Under the terms of the partnership, the two companies will develop and distribute these motorcycles, the market for which is growing rapidly; Bajaj will manufacture them.
Analysts say the partnership will help Bajaj compete with Eicher Motors Ltd’s Royal Enfield motorcycles that are popular in India and becoming popular in other parts of the world. For Triumph, they add, it is an opportunity to offer a motorcycle in a segment in which it currently doesn’t operate and at a lower price.
Royal Enfield makes 350cc and 500cc (and one 535cc) bikes. Bajaj makes one in that category—the 375cc Dominar—and Triumph none. In India, the world’s largest two-wheeler market, buyers have been up-trading to bigger motorcycles. In 2016, for instance, Royal Enfield sold 651,107 motorcycles in India, an increase of 30% from the previous year.
The alliance will help the firms leverage each others’ strength—Bajaj Auto’s manufacturing and engineering capabilities and Triumph’s positioning as premium luxury brand with global reach—the companies said.
The Rajiv Bajaj-led Bajaj Auto has been stitching together a strategy to become a global motorcycle maker and the partnership with Trimuph is a step in that direction. Bajaj also owns 48% in Austrian motorcycle maker KTM AG. Encouraged by the success of their decade-old partnership, last month, Bajaj and KTM expanded the scope of their agreement to include Husqvarna Motorcycles, made by a KTM affiliate.
“The partnership is for developing a range of mid-segment motorcycles,” said Vimal Sumbly, managing director at Triumph Motorcycles India Pvt. Ltd. The motorcycles that will be developed ground-up will create a new segment between the commuter and luxury bike segments, which is untapped currently. “Both Indian and global consumers are looking for a premium luxury motorcycle brand,” Sumbly added.
The market for mid-weight bikes, which the duo is targeting, has been expanding.Sales of such models rose to 821,000 units at the end of calendar year 2016 from 200,000 in 2011 according to Emerging Markets Automotive Advisors (EMAA), a market research and sales forecasting firm. And everyone wants a piece of it. TVS Motor Co. and BMW AG have a partnership to develop motorcycles in this category (and will launch at least one this year) for sale in India and elsewhere.
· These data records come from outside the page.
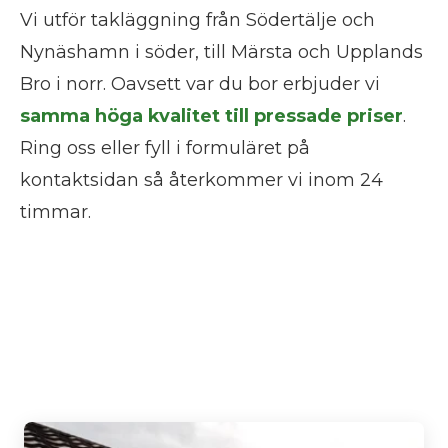
Vi utför takläggning från Södertälje och
Nynäshamn i söder, till Märsta och Upplands
Bro i norr. Oavsett var du bor erbjuder vi
samma höga kvalitet till pressade priser
.
Ring oss eller fyll i formuläret på
kontaktsidan så återkommer vi inom 24
timmar.
Takläggning i Lidingö vi
utför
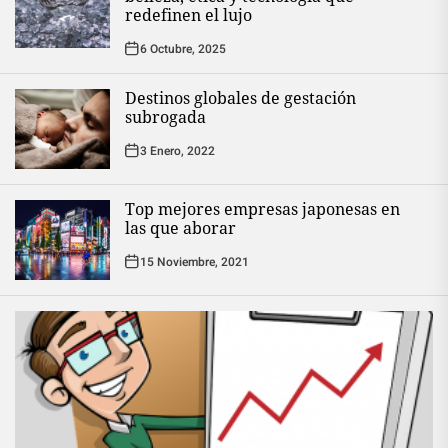
redefinen el lujo
6 Octubre, 2025
Destinos globales de gestación
subrogada
3 Enero, 2022
Top mejores empresas japonesas en
las que aborar
15 Noviembre, 2021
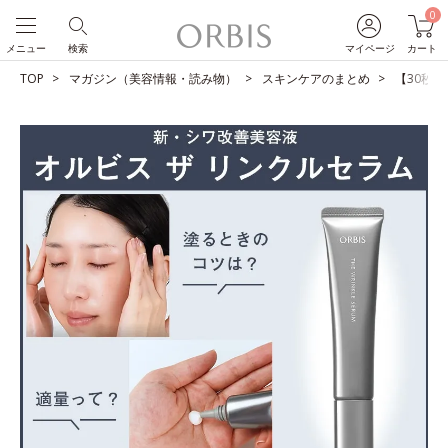
0
メニュー
検索
マイページ
カート
TOP
マガジン（美容情報・読み物）
スキンケアのまとめ
【30秒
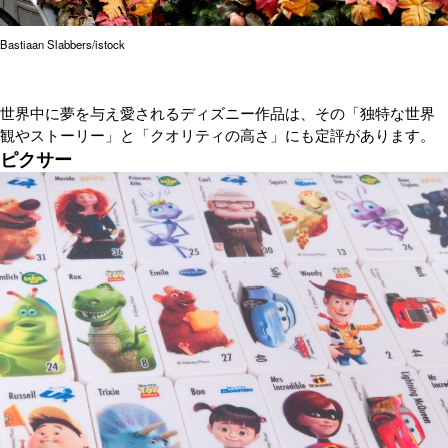
Bastiaan Slabbers/istock
世界中に夢を与え愛されるディズニー作品は、その「独特な世界
観やストーリー」と「クオリティの高さ」にも定評があります。
ピクサー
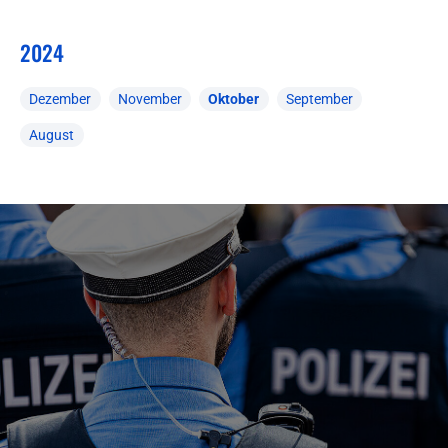
2024
Dezember
November
Oktober
September
August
“The strategic thinking/intent within the partnership is to provide both organizations the opportunity to reach new market segments within the global motorcycle market,” said S. Ravikumar, president, business development and assurance, Bajaj Auto.
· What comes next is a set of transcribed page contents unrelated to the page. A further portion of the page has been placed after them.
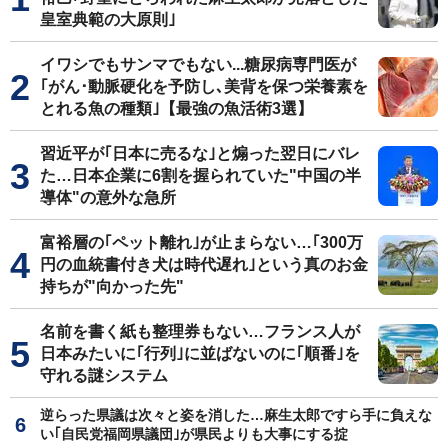
皇室典範の大原則｣
イワシでもサンマでもない...糖尿病専門医が
｢がん･動脈硬化を予防し､美背を保つ栄養素を
とれる魚の種類｣【最強の魚活術3選】
習近平が｢日本に売るな｣と煽った翌日にバレ
た…日本企業に6割を握られていた"中国の半
導体"の意外な急所
富裕層の｢ペット離れ｣が止まらない…｢300万
円の血統書付き犬は時代遅れ｣という真のお金
持ちが"向かった先"
名前を書く紙も整理券もない…フランス人が
日本みたいに｢行列｣に並ばないのに｢順番｣を
守れる謎システム
逆らった県議は次々と姿を消した…麻生太郎ですら手に負えな
い｢自民党福岡県議団｣が県民よりも大事にする掟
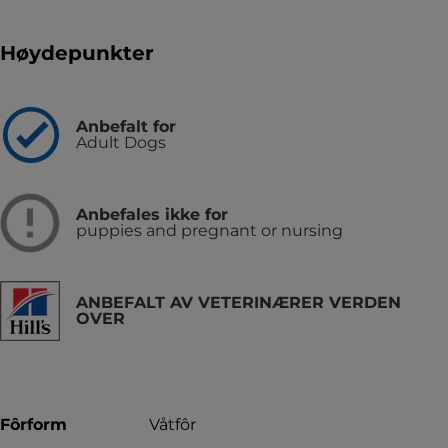
Høydepunkter
Anbefalt for
Adult Dogs
Anbefales ikke for
puppies and pregnant or nursing
ANBEFALT AV VETERINÆRER VERDEN
OVER
Fôrform
Våtfôr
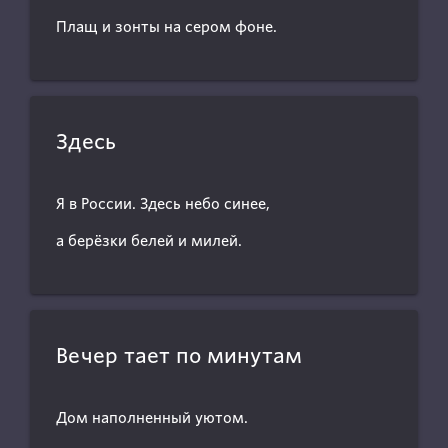
Плащ и зонты на сером фоне.
Здесь
Я в России. Здесь небо синее,
а берёзки белей и милей.
Вечер тает по минутам
Дом наполненный уютом.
Deepesh Rathore, managing director and co-founder of EMAA, described the alliance as “win-win”. The partnership will help Bajaj deal with competition in the middle-weight segment and gain access to newer geographies where Triumph has a presence. For Triumph, “it’s a low-risk entry into manufacturing”, he added.
Triumph will continue to assemble and sell high-end (above 750cc) bikes independently, said Sumbly.
Most analysts expect the first motorcycles from the partnership to roll out in two to three years.
Bajaj Auto shares responded positively to the news, rising 0.82% to Rs2,913.80 on the BSE on a day the benchmark Sensex fell 0.8%.